Дома неизменно стояла гнетущая тишина. Горячий ужин, теплая ванна, чистая мягкая постель. Постоянный контроль. В душ и туалет ― под надзором, родители боялись, что при любом удобном случае я удеру к нему. Они понимали: у меня нет денег на билет, но достаточно дури, чтобы найти способ добраться до Питера.

Наконец, впервые за десять дней, мне разрешили выйти из дома одной. Вдыхая холодный воздух, я смотрела на застрявший в голых темных ветвях желтый воздушный шарик. Блеклый, сморщенный, наверное, он провисел там несколько недель. Как же за это время поменялась погода. Земля совсем промерзла, покрылась инеем. С каждым холодным сезоном все вокруг будто умирает, и кажется, что уже не оживет.

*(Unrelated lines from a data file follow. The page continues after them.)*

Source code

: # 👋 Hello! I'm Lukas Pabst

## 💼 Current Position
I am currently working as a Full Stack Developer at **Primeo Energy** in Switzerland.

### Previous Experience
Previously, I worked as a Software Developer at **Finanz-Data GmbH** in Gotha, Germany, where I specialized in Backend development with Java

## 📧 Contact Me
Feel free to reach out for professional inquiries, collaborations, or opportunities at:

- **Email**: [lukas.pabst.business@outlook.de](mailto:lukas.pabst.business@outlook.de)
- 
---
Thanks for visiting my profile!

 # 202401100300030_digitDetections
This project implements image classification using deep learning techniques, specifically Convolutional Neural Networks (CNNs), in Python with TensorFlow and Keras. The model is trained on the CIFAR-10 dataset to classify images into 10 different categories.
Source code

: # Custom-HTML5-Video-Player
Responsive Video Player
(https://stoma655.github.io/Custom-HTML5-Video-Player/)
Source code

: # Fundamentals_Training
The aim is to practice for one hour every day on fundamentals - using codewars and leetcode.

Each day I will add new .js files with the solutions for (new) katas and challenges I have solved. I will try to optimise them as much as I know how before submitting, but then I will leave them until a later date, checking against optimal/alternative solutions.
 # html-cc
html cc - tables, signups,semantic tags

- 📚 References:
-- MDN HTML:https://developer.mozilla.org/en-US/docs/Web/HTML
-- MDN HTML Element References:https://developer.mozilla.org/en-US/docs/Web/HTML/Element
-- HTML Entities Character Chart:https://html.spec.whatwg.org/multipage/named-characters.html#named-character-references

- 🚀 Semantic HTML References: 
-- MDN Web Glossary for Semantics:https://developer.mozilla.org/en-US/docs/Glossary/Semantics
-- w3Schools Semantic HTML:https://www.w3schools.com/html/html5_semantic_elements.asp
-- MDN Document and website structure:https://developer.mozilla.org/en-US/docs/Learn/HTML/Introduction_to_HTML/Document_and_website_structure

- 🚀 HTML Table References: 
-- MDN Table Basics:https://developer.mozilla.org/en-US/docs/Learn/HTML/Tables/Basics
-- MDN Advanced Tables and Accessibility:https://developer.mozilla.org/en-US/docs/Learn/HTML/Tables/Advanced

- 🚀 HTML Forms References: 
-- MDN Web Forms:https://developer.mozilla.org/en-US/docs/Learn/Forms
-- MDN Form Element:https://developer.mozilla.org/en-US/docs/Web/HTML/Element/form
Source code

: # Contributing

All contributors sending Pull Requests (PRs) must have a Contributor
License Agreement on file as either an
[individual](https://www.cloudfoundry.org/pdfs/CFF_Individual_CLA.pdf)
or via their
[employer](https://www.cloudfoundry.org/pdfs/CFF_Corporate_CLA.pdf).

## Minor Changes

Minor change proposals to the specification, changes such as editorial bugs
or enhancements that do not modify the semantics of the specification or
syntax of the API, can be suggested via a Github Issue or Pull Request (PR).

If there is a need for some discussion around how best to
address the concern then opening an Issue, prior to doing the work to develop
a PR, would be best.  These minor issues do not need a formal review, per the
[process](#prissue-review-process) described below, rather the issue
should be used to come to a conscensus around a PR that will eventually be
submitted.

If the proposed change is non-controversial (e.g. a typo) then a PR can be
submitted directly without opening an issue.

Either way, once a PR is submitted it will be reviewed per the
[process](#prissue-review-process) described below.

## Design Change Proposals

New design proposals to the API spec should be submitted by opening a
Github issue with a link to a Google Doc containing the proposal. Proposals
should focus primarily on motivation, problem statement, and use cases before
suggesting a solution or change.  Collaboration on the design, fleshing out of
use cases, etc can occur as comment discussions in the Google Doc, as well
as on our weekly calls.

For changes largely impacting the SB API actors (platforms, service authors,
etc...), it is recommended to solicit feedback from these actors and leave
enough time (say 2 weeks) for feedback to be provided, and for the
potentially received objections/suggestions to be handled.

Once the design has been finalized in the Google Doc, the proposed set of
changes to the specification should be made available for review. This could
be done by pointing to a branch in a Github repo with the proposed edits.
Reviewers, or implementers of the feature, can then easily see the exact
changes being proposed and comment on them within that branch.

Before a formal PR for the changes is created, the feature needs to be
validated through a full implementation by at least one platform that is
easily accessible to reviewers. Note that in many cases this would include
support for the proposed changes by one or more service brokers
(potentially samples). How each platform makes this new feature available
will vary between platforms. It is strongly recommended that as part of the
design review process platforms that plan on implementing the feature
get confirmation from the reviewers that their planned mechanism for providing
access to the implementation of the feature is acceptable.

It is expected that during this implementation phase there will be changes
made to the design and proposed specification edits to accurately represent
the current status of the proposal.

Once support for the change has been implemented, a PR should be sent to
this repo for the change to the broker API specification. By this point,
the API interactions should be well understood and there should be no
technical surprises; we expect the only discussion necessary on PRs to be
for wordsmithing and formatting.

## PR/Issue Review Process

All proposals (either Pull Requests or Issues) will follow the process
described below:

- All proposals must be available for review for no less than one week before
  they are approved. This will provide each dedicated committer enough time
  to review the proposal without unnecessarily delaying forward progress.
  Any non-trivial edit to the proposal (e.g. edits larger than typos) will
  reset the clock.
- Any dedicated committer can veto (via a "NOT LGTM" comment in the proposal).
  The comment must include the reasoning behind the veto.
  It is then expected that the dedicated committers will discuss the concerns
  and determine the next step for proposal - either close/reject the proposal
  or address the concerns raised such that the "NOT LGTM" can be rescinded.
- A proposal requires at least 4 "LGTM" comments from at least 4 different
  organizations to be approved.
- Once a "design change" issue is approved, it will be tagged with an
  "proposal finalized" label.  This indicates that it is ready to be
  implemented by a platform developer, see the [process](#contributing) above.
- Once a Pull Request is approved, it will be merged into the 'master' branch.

Вообще после возвращения в Днице все стало по-другому. Притупились мои чувства, отношение ко всему стало каким-то отстраненным. Я видела и слышала мир словно через помехи, и через них проходили мои эмоции и реакции. Дни неохотно пожирали мою жизнь, словно я была безвкусным блюдом. Сон походил на черную пустоту: никаких сновидений. Я потухала, как пламя свечи.

Этот период стерся из памяти: там отпечатался только сдутый воздушный шарик на дереве. Я даже не помнила, о чем говорила с родителями и следователями. Вся моя жизнь шла механически: пробуждение, еда, сон. Я напоминала себе робота, который не может отступать от своего единственного алгоритма.